City management did pay him a visit during the two months he stayed in the egg, but surprisingly all they wanted was proof from his company that the egg was for research, not for official accommodation.
Finding Christ
Dai first came to Beijing in 2009, the year before he graduated from a college in Hunan, and worked as an intern. After an illness sent him back to his hometown, he reevaluated many of his previously unquestioned beliefs. After he recovered and came back to Beijing, he was changed forever.
Dai had grown up believing that hard work is the key to success. "Control everything in your world, and be your own God," Dai often told himself.
"Later I realized that a person's abilities are limited, and there are some things which you cannot control. I began to reflect on myself, and saw my weaknesses. I was not invincible as I once thought, and I need to be humble and obedient," he said.
He began to go to church, just to hear the music, which moved him.
Dai's original dream was to study urban planning, but he abandoned the idea when he chose his major. "Working in architecture is more practical. Who can offer you a chance to plan cities?" he reasoned.
In the church, Dai met a woman named Huang Di, whom he married in May 2012.
For Huang, the egg-home is just a product. "It shows the designer's optimism toward life. It's more about innovation and romance, not sadness," she said.
Signing on the dotted line
It was not until Dai and Huang were faced with having no shelter, when their landlord broke their lease agreement, that they decided to buy a house.
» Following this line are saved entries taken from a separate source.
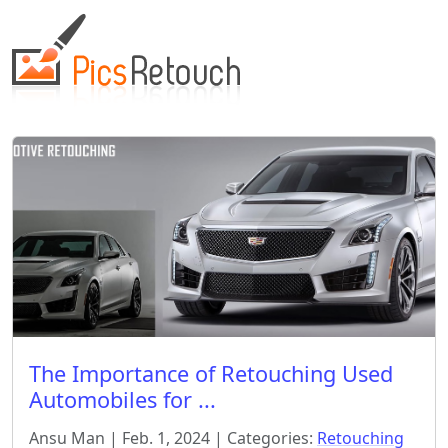
The Importance of Retouching Used
Automobiles for ...
Ansu Man | Feb. 1, 2024 | Categories:
Retouching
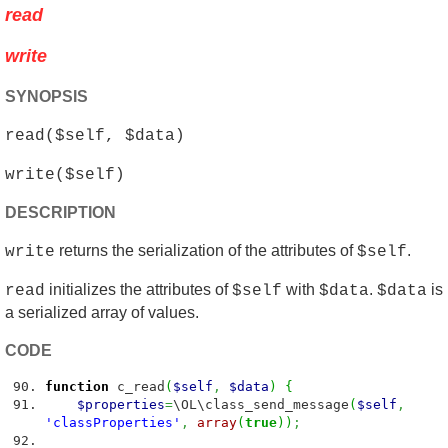
read
write
SYNOPSIS
read($self, $data)
write($self)
DESCRIPTION
returns the serialization of the attributes of
.
write
$self
initializes the attributes of
with
.
is
read
$self
$data
$data
a serialized array of values.
CODE
function
c_read
(
$self
,
$data
)
{
$properties
=
\OL\class_send_message
(
$self
,
'classProperties'
,
array
(
true
)
)
;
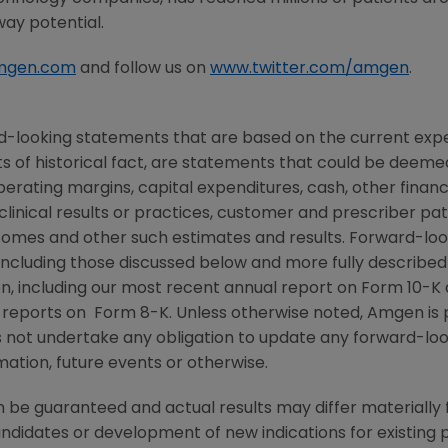
way potential.
mgen.com
and follow us on
www.twitter.com/amgen
.
d-looking statements that are based on the current expe
 of historical fact, are statements that could be deem
perating margins, capital expenditures, cash, other financ
r clinical results or practices, customer and prescriber pa
comes and other such estimates and results. Forward-loo
, including those discussed below and more fully described
n
, including our most recent annual report on Form 10-K
 reports on Form 8-K. Unless otherwise noted,
Amgen
is 
s not undertake any obligation to update any forward-loo
ation, future events or otherwise.
be guaranteed and actual results may differ materially
candidates or development of new indications for existin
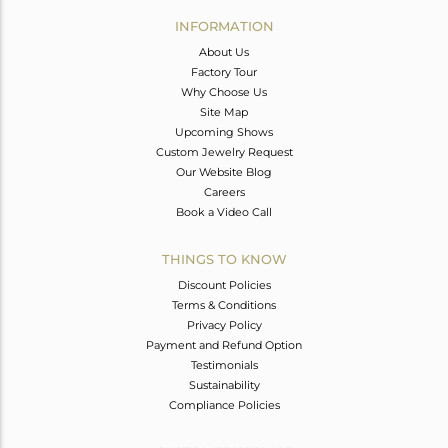
Avl. Pcs
0
INFORMATION
About Us
Factory Tour
Why Choose Us
Site Map
Upcoming Shows
Custom Jewelry Request
Our Website Blog
Careers
Book a Video Call
THINGS TO KNOW
Discount Policies
Terms & Conditions
Privacy Policy
Payment and Refund Option
Testimonials
Sustainability
Compliance Policies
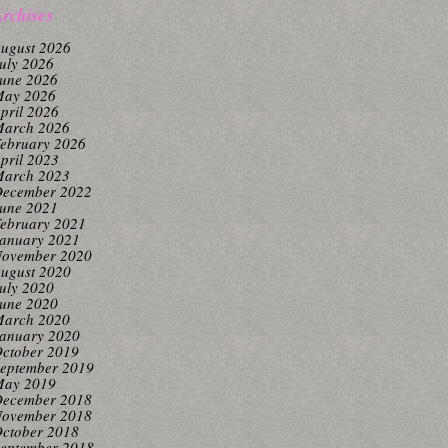
rchives
ugust 2026
uly 2026
une 2026
ay 2026
pril 2026
arch 2026
ebruary 2026
pril 2023
arch 2023
ecember 2022
une 2021
ebruary 2021
anuary 2021
ovember 2020
ugust 2020
uly 2020
une 2020
arch 2020
anuary 2020
ctober 2019
eptember 2019
ay 2019
ecember 2018
ovember 2018
ctober 2018
eptember 2018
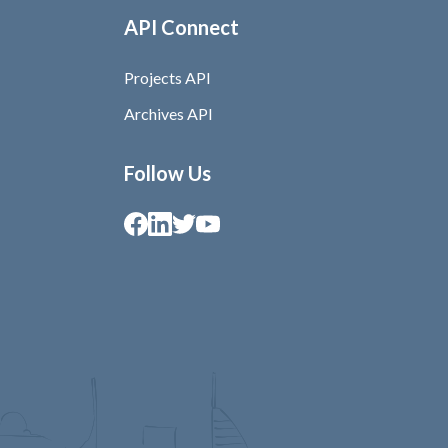
API Connect
Projects API
Archives API
Follow Us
Before this, they never thought of owning their own home, seeing it as too expensive, especially in Beijing where homes generally go for 3 million to 5 million yuan.
After learning that houses in Yanjiao district in Hebei Province, at least a 30-minute bus ride from Beijing's CBD, were going for about 8,000 yuan a square meter, the couple decided to make their move.
After a down payment of 300,000 yuan, the couple got a 30-year mortgage of 4,000 yuan a month. Their new home is being built at the moment, and they will get the key in September.
Their son was born on February 15. They named their new child Dai Tata. The first "ta" means God, and the second means human being, as written in Chinese characters. "We hope our son will be a priest, one who can lead others and be blessed by God," Dai said.
Since his first move to Beijing in 2009, Dai has moved six times, including to the current house where he lives with his family. Each move has taken him farther and farther from the center of the city.
Currently, they live outside the North Sixth Ring Road, where they pay 2,800 yuan a month for rent. Dai plans to ask his firm for a raise in light of his new mortgage payments.
Dai says he still has one dream in mind: to build his own house. "I have a countryside hukou, which means I can build on my land," said Dai. This dream is remote, and today he looks forward to his house in Beijing. After it is completed, he will decorate it as his own home, the one he has always longed for.